Conservative University of Chicago economist Robert Coase developed the theory that governments should seek to correctly assign the negative consequences of pollution to those that create it. But instead of following a smart, market-based approach to pollution, Republicans have advocated abolishing the EPA with no proposed solutions to pollution problems, instead proposing free market fundamentalism as a cure-all.
Free market fundamentalism is nothing new, it has been going on for years. What’s shocking is the all-out assault on all federal government, including Richard Nixon's EPA and new plans that would shrink the government smaller than the Founders envisioned it.
Rick Perry’s senior moment two weeks ago is seen by many as the death knell for his campaign. But what’s more shocking than another Perry stuttering while delivering a canned line is the actual proposal. Perry's proposal cuts at key government agencies fulfilling specific constitutional duties.
The Department of Commerce may sound to the uninformed like just another needless federal government intervention into business, but it fulfills several constitutional powers. The Department of Commerce is primarily responsible for protecting America’s economic interests abroad, including international intellectual property rights and trade, fullifilling the Constitution’s rather clear power to "regulate commerce … between the nations."
Most appalling, Commerce controls the United States Patent and Trademark Office. If Perry’s comment is taken at face value, he would eliminate the agency that regulates all intellectual property. It’s hard to see Disney supporting a Perry campaign that promises to destroy their livelihood.

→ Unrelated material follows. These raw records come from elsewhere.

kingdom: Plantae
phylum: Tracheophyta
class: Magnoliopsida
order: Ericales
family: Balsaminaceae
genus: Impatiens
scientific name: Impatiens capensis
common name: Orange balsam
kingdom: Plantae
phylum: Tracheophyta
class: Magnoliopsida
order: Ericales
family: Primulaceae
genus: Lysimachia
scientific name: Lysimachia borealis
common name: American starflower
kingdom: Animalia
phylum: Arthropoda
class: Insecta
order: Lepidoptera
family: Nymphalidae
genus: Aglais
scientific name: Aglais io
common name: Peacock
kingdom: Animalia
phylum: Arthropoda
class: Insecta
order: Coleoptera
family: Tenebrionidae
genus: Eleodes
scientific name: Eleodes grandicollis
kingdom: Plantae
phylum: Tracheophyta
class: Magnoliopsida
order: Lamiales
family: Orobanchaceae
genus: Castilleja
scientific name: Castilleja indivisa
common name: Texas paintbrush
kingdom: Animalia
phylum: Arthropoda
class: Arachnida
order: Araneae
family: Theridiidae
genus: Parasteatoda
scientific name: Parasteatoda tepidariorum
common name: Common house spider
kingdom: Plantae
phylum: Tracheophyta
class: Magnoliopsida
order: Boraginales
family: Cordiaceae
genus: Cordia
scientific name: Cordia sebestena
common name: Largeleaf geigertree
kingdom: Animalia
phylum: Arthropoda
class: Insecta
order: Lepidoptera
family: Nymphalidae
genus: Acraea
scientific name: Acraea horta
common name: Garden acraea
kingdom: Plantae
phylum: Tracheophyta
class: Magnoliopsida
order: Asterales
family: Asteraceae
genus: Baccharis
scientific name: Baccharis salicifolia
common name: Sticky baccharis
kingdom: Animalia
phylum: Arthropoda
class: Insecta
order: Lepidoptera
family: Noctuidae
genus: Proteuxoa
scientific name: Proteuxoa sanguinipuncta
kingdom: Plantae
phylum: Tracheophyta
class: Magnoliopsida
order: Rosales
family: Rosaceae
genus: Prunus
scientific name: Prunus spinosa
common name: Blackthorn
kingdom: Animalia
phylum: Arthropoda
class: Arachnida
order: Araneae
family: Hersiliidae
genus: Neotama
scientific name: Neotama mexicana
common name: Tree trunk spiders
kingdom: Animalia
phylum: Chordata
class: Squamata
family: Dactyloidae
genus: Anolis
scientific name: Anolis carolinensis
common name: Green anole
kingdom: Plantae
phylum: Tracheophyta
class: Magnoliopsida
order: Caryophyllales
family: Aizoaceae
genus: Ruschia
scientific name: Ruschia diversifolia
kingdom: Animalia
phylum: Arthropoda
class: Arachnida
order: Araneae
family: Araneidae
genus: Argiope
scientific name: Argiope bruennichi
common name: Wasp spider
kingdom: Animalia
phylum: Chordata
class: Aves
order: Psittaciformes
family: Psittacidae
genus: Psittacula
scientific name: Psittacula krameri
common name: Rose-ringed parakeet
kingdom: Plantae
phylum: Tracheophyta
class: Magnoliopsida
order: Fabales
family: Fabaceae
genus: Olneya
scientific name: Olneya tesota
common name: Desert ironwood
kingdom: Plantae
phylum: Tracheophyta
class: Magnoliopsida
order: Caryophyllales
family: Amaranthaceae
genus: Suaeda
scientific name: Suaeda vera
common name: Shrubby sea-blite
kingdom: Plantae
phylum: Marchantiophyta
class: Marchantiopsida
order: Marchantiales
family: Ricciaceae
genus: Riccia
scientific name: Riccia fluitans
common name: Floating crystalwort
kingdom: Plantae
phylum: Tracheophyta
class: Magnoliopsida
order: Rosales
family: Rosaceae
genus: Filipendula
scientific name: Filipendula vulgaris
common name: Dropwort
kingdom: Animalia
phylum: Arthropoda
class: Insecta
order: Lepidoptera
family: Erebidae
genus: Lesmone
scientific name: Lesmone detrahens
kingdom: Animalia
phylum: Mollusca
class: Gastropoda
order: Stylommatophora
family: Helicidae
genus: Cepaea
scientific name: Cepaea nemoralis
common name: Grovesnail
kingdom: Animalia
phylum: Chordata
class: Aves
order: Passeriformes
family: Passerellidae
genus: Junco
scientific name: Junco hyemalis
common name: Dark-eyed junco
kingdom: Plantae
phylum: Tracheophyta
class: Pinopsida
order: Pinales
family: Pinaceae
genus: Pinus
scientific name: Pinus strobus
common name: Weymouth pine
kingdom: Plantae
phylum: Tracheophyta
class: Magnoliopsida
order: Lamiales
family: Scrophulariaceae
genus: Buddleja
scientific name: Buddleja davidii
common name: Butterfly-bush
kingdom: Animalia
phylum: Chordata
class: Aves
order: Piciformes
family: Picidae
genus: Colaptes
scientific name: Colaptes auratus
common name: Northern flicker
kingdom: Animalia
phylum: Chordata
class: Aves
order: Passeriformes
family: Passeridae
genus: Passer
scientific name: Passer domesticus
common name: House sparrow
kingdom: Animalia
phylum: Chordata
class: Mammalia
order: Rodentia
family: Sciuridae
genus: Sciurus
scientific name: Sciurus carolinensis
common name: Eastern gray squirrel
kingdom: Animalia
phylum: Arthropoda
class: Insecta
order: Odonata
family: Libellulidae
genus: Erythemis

There could be more nuance to Perry’s plan, but if there was he couldn’t remember it. For Perry, as long as he was cutting, it was good. For further evidence, a Perry aide defended his forgetfulness saying regardless of which agency would be the third to go, it was a sound "conservative" principled idea. Or in other words, it doesn’t matter what you cut and how it affects society, as long as it’s a cut it’s "conservative."
That a radical re-invisioning of federal government could be considered "conservative" illustrates how far Norquist’s influence has reached. In recent years conservative, which used to indicate cautious and careful, has been misappropriated by radicals who want the federal government smaller than Madison's and Jefferson’s, replacing tried and true principles with no-tax dogma.